Corrected: A previous version of this article incorrectly stated the location of South Huntington. The town is located in New York.
Walt Whitman High School is set in a woodsy South Huntington, N.Y., neighborhood, about one mile from Whitman’s birthplace. I still have a copy of Leaves of Grass that I neglected to return to the Whitman library before I graduated in 1980. I’m not proud of my theft but I treasure the book. None of my teachers assigned any of it but I spent a lot of time picking through it on my own in a “study hall” during the spring of my senior year. I’ve dipped into it often in subsequent years. It’s musty, falling apart and held together with packing tape, but it still boots up every time I open it. The book, not just the content of the book, but the book, serves as a mystic connection among different stages of my life, my professional choices, people who have mentored or inspired me—and Walt.
The poem to which I have most returned is “As I Sat Alone by Blue Ontario’s Shore.” It’s a nostalgic poem for a nation that had lost its muse. Whitman revised it after the Civil War and speaks of the need for poets and teachers to seek and study the essential stuff and source material of America in order to find the inspiration needed to heal and serve her. It contains a tough challenge that intimidated me as a young social studies teacher:
Are you he who would assume a place to teach or be a poet here in the States?
The place is august, the terms obdurate.
Who would assume to teach here may well prepare himself body and mind,
He may well survey, ponder, arm, fortify, harden, make lithe himself,
He shall surely be question’d beforehand by me with many and stern questions.
Who are you indeed who would talk or sing to America?
Who was I indeed! My first social studies department was packed with bright and seasoned New York City teachers. They argued a lot in delicious debates that had been going on since the 1960s. Probably longer. My first chairman (they used that term then) was a veteran of the Great Depression and of horrific amphibious landings in the South Pacific. He was a graduate of Columbia University and the author of an economics textbook. He knew stuff, seemingly everything. The above Whitman passage would, years later, be quoted in his eulogy. When they hired me I was 23 and, like many new teachers, figuring it out as I went along. Surely, Whitman demanded more than I had in me at the time:
Have you studied out the land, its idioms and men?
Have you learn’d the physiology, phrenology, politics, geography, pride, freedom,
friendship of the land? its substratums and objects?
Have you consider’d the organic compact of the first day of the first year of
Independence, sign’d by the Commissioners, ratified by the States, and read by
Washington at the head of the army?
Have you possess’d yourself of the Federal Constitution?
Do you see who have left all feudal processes and poems behind them, and assumed the
poems and processes of Democracy?
Though I had degrees in history and politics it would take years of teaching, of working with more experienced colleagues, of graduate school and of just living an adult life before I could claim to understand the ongoing conversations about how we should rule ourselves or about what held America together. It would be years before I developed real skill in bringing teenagers into those conversations. But though I was not aware of it at first, Whitman also offered sensible advice for those on the path to becoming good teachers:
Are you faithful to things? do you teach what the land and sea, the bodies of men,
womanhood, amativeness, heroic angers, teach?

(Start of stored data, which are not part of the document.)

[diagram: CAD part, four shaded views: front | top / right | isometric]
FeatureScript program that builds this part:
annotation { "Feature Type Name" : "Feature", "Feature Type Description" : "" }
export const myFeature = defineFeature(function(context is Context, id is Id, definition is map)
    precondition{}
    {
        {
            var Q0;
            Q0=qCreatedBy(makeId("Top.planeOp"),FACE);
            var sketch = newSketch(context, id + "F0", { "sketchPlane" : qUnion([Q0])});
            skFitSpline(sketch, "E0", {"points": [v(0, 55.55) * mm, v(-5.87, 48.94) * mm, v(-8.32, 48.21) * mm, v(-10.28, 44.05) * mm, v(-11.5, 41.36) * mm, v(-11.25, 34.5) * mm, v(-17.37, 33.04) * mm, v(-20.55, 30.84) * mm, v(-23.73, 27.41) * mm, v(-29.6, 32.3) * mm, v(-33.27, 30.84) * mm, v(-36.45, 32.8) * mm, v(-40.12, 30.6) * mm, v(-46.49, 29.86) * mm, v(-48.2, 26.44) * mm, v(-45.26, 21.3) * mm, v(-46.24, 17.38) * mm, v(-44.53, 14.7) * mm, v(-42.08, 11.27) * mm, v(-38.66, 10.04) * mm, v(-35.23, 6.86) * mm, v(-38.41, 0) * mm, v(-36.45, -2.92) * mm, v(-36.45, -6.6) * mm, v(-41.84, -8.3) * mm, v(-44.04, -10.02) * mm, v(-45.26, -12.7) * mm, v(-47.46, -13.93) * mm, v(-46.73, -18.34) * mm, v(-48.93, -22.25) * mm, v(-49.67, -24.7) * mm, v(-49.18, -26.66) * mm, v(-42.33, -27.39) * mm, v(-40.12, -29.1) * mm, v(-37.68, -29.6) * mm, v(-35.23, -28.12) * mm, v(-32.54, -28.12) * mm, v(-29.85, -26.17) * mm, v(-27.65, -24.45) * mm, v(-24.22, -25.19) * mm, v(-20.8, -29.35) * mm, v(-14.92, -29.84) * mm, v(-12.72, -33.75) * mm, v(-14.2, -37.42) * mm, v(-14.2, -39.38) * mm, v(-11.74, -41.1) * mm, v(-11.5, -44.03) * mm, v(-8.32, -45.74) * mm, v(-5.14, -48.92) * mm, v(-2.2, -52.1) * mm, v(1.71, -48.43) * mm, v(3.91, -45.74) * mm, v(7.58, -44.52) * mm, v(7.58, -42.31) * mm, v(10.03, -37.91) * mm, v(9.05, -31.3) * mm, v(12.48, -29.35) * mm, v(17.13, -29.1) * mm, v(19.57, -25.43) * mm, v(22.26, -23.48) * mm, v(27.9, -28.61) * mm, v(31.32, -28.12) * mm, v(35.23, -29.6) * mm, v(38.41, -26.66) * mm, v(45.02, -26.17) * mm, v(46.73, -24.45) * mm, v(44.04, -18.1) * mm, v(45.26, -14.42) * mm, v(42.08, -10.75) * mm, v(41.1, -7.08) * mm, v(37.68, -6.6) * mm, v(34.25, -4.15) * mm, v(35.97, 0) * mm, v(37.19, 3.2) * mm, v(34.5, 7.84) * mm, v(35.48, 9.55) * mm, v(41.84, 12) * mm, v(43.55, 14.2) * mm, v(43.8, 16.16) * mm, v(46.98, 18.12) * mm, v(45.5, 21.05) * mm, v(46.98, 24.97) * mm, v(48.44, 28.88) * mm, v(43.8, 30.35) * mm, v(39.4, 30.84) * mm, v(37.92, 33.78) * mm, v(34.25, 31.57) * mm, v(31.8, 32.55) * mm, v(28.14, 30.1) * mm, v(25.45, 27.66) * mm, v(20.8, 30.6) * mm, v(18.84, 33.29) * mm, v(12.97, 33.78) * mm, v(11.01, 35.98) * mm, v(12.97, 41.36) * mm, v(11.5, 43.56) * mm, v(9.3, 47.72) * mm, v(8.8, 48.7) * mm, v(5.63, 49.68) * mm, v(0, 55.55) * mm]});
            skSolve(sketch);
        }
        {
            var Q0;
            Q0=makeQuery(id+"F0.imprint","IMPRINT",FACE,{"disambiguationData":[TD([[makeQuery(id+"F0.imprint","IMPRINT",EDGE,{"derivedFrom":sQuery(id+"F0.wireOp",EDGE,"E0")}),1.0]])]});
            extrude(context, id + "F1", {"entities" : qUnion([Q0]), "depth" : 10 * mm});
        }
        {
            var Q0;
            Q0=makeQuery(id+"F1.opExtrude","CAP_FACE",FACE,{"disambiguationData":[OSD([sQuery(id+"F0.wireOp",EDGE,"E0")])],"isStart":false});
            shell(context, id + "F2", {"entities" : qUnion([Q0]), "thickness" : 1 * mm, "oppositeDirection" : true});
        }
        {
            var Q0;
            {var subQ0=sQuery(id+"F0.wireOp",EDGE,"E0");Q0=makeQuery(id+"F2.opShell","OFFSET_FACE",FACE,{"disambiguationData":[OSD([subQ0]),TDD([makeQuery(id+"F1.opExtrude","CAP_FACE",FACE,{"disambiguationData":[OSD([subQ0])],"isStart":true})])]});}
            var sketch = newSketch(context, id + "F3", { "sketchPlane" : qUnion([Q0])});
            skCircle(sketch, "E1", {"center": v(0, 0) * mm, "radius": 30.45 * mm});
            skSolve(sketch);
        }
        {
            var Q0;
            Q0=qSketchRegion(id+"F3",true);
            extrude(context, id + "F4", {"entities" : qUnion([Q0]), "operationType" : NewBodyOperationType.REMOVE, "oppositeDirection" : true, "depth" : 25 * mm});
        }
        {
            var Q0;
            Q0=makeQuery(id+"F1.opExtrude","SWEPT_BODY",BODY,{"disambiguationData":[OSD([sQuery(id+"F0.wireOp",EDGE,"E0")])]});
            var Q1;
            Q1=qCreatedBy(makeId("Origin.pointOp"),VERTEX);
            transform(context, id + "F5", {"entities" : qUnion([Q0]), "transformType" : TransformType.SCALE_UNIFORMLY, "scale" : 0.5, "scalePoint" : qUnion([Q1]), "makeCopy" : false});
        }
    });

Have you sped through fleeting customs, popularities?
Can you hold your hand against all seductions, follies, whirls, fierce contentions? are
you very strong? are you really of the whole People?
Are you not of some coterie? some school or mere religion?
The past thirty 30 have presented many educational customs and whirls as well as imposing and fierce contentions, and coteries that seem to demand one’s “buy in.” Most of these are well-intended, based on at least partial truths, and are even useful. Some demand scrutiny and wariness. I’m fortunate to have come of age at a time and in places that reinforced what I see as two essential objectives for young teachers:
1. Know well your students and the content of the subjects you teach, and
2. Take a skeptical (not cynical!) stance against ideologies, schools-of-thought, technologies, and pedagogies.
The ASCD bookstore sends me five slim volumes a year and I usually read them. I have a shelf of books about multiple intelligences, teaching with tablets, nurturing “grit,” and teaching 21st-century skills. Some of these books definitely help me operationalize the current regulations and “standards” that frame my professional responsibilities. But I can’t think of any that would be worth stealing, let alone keeping for 35 years.
Most of our educational traditions have something to offer, even if they include extremes against which we must be on guard. The latest batch of enthusiasms can all be placed within the context of an old conversation about what and how to teach. Though we need not reject them out of hand, we must at least question the thinking of our current gurus and of the most influential among those who would presume to shape the way we teach here in the States. Indeed, it is our duty to ask how well they advance the chief end of education—at least public education, which is to prepare our youth to take on the responsibilities of citizenship. Everything else is secondary.